• Exercise description: Of all the lines below, return only those starting with the line holding "The prosecutor" and going on through the line holding "factors such as", exactly as written.

Stored items from a collection
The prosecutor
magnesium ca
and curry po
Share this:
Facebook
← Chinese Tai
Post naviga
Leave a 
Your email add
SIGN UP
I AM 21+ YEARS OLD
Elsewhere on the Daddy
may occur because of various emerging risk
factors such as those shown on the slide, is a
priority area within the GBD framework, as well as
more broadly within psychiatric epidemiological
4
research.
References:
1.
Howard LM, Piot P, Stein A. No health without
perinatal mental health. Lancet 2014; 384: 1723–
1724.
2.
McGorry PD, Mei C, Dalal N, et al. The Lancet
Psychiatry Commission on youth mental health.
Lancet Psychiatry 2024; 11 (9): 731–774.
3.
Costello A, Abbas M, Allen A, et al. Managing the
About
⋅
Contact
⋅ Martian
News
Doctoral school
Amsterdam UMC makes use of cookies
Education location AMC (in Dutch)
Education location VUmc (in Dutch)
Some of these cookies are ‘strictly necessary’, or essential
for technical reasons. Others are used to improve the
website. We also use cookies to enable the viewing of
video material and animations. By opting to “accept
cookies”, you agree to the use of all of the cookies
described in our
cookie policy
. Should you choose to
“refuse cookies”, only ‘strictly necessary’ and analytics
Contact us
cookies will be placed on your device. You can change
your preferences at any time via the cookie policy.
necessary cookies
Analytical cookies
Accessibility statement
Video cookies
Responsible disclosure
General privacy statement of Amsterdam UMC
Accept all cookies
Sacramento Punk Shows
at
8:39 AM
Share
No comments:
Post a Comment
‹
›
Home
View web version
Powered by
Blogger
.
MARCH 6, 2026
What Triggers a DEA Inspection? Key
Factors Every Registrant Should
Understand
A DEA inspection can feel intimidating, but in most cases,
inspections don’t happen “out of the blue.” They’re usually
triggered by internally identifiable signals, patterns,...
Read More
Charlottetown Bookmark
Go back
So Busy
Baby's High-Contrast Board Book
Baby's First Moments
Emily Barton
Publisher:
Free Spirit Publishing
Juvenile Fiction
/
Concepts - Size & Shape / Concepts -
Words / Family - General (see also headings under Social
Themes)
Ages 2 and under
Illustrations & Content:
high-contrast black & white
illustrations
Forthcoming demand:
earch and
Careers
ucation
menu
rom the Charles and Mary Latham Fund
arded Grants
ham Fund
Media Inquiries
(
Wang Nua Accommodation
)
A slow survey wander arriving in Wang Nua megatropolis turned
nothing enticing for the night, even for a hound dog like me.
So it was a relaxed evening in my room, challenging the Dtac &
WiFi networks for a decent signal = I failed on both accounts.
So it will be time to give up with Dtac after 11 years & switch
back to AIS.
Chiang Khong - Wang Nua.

* * *

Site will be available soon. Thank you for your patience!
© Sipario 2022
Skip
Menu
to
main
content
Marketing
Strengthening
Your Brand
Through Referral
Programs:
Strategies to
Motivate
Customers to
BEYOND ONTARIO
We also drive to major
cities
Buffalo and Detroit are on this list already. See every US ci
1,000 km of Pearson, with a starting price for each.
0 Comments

• Solution to the exercise:
The prosecutor
magnesium ca
and curry po
Share this:
Facebook
← Chinese Tai
Post naviga
Leave a 
Your email add
SIGN UP
I AM 21+ YEARS OLD
Elsewhere on the Daddy
may occur because of various emerging risk
factors such as those shown on the slide, is a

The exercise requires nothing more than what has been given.